Department of Materials and Interfaces, Weizmann Institute of Science, Rehovot 76100, Israel.
Proc Natl Acad Sci U S A. 2013 Jan 8;110(2):507-12. doi: 10.1073/pnas.1210457110. Epub 2012 Dec 24.
Measuring solid-state electron transport (ETp) across proteins allows studying electron transfer (ET) mechanism(s), while minimizing solvation effects on the process. ETp is, however, sensitive to any static (conformational) or dynamic (vibrational) changes in the protein. Our macroscopic measurements allow extending ETp studies to low temperatures, with the concomitant resolution of lower current densities, because of the larger electrode contact areas. Thus, earlier we reported temperature-independent ETp via the copper protein azurin (Az), from 80 K until denaturation, whereas for apo-Az ETp was temperature dependent above 180 K. Deuteration (H/D substitution) may provide mechanistic information on the question of whether the ETp involves H-bonds in the solid state. Here we report results of kinetic deuterium isotope effect (KIE) measurements on ETp through holo-Az as a function of temperature (30-340 K). Strikingly, deuteration changed ETp from temperature independent to temperature dependent above 180 K. This H/D effect is expressed in KIE values between 1.8 (340 K) and 9.1 (≤ 180 K). These values are remarkable in light of the previously reported inverse KIE on ET in Az in solution. We ascribe the difference between our KIE results and those observed in solution to the dominance of solvent effects in the latter (larger thermal expansion in H(2)O than in D(2)O), whereas in our case the KIE is primarily due to intramolecular changes, mainly in the low-frequency structural modes of the protein caused by H/D exchange. The observed high KIE values are consistent with a transport mechanism that involves through-H-bonds of the β-sheet structure of Az, likely also those in the Cu coordination sphere.
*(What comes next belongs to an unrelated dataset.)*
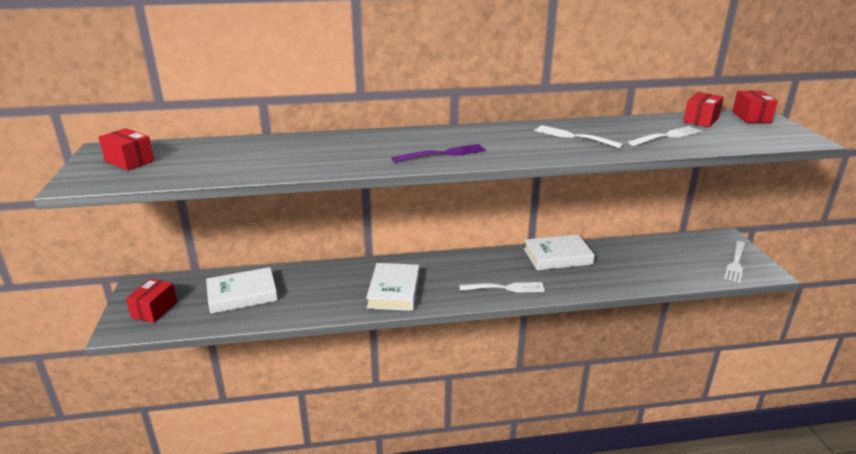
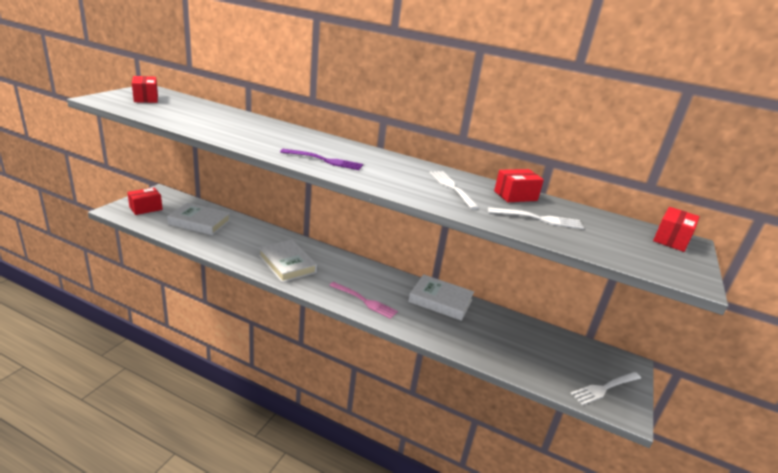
camera: 30 degrees right, 0 degrees up
(394, 291) = (287, 264): white book -> white book turned 75 degrees counterclockwise
(505, 288) = (364, 301): white fork -> pink fork
(701, 120) = (606, 221): red box -> red box (515, 196)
测量蛋白质中固态电子输运(ETp)可以研究电子转移(ET)机制,同时最小化过程中的溶剂化效应。然而,ETp 对蛋白质中的任何静态(构象)或动态(振动)变化都很敏感。我们的宏观测量允许将 ETp 研究扩展到低温,同时由于电极接触面积较大,分辨率也较低。因此,我们之前报道了通过铜蛋白蓝铜蛋白(Az)的温度独立 ETp,从 80 K 到变性,而对于 apo-Az,ETp 在 180 K 以上的温度下是温度依赖的。氘代(H/D 取代)可以为固态中是否涉及氢键的 ETp 提供关于机制的信息。在这里,我们报告了作为温度函数的通过 holo-Az 的 ETp 的动力学氘同位素效应(KIE)测量结果(30-340 K)。令人惊讶的是,氘代作用使 ETp 在 180 K 以上从温度独立变为温度依赖。这种 H/D 效应在 1.8(340 K)和 9.1(≤180 K)之间的 KIE 值中得到了体现。这些值在 Az 在溶液中的 ET 的先前报道的反 KIE 下是显著的。我们将我们的 KIE 结果与在溶液中观察到的结果之间的差异归因于后者溶剂效应的主导地位(H2O 的热膨胀比 D2O 大),而在我们的情况下,KIE 主要是由于分子内变化,主要是蛋白质的低频结构模式由 H/D 交换引起的。观察到的高 KIE 值与涉及 Az 的β-折叠结构的通过氢键的输运机制一致,可能还涉及 Cu 配位球中的氢键。